■ YOUR ASSIGNMENT
Repeat, word for word, every line from the line holding "vfov_deg: 17.4" through the final line of the entries below. Skip all pictures.
EXERCISE MATERIAL below:
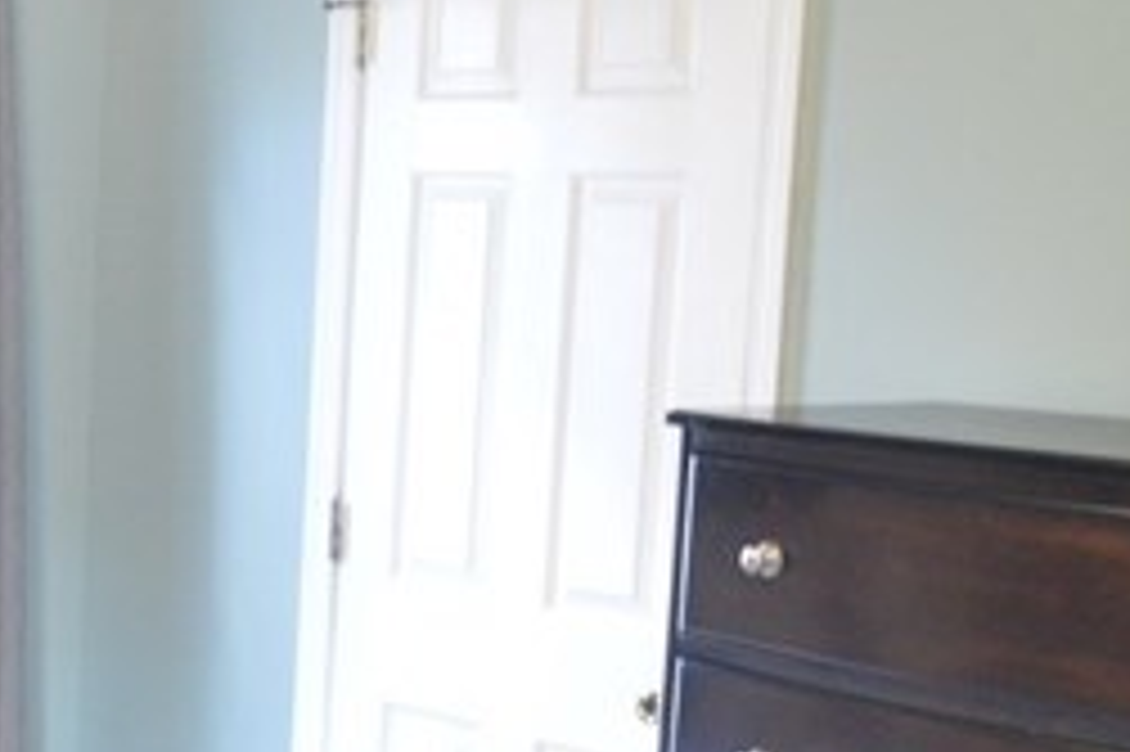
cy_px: 527
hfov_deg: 22.0
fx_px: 2447
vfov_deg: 17.4
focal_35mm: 78
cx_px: -515
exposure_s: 1/8
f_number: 4
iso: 800
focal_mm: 12
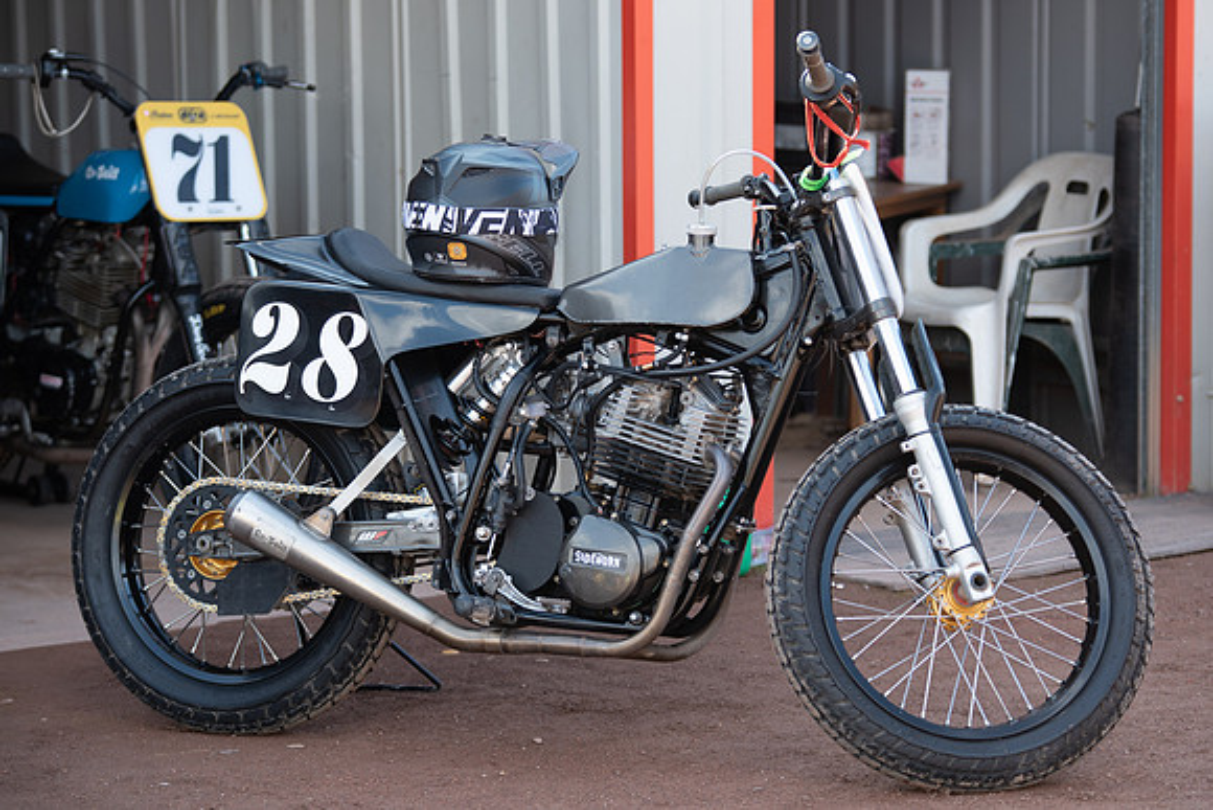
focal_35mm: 128
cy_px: 384
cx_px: 659
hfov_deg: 16.1
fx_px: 4301
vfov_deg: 10.8
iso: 200
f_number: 3.2
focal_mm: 112
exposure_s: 1/320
End of EXERCISE MATERIAL.
■ COMPLETED TASK
vfov_deg: 17.4
focal_35mm: 78
cx_px: -515
exposure_s: 1/8
f_number: 4
iso: 800
focal_mm: 12
focal_35mm: 128
cy_px: 384
cx_px: 659
hfov_deg: 16.1
fx_px: 4301
vfov_deg: 10.8
iso: 200
f_number: 3.2
focal_mm: 112
exposure_s: 1/320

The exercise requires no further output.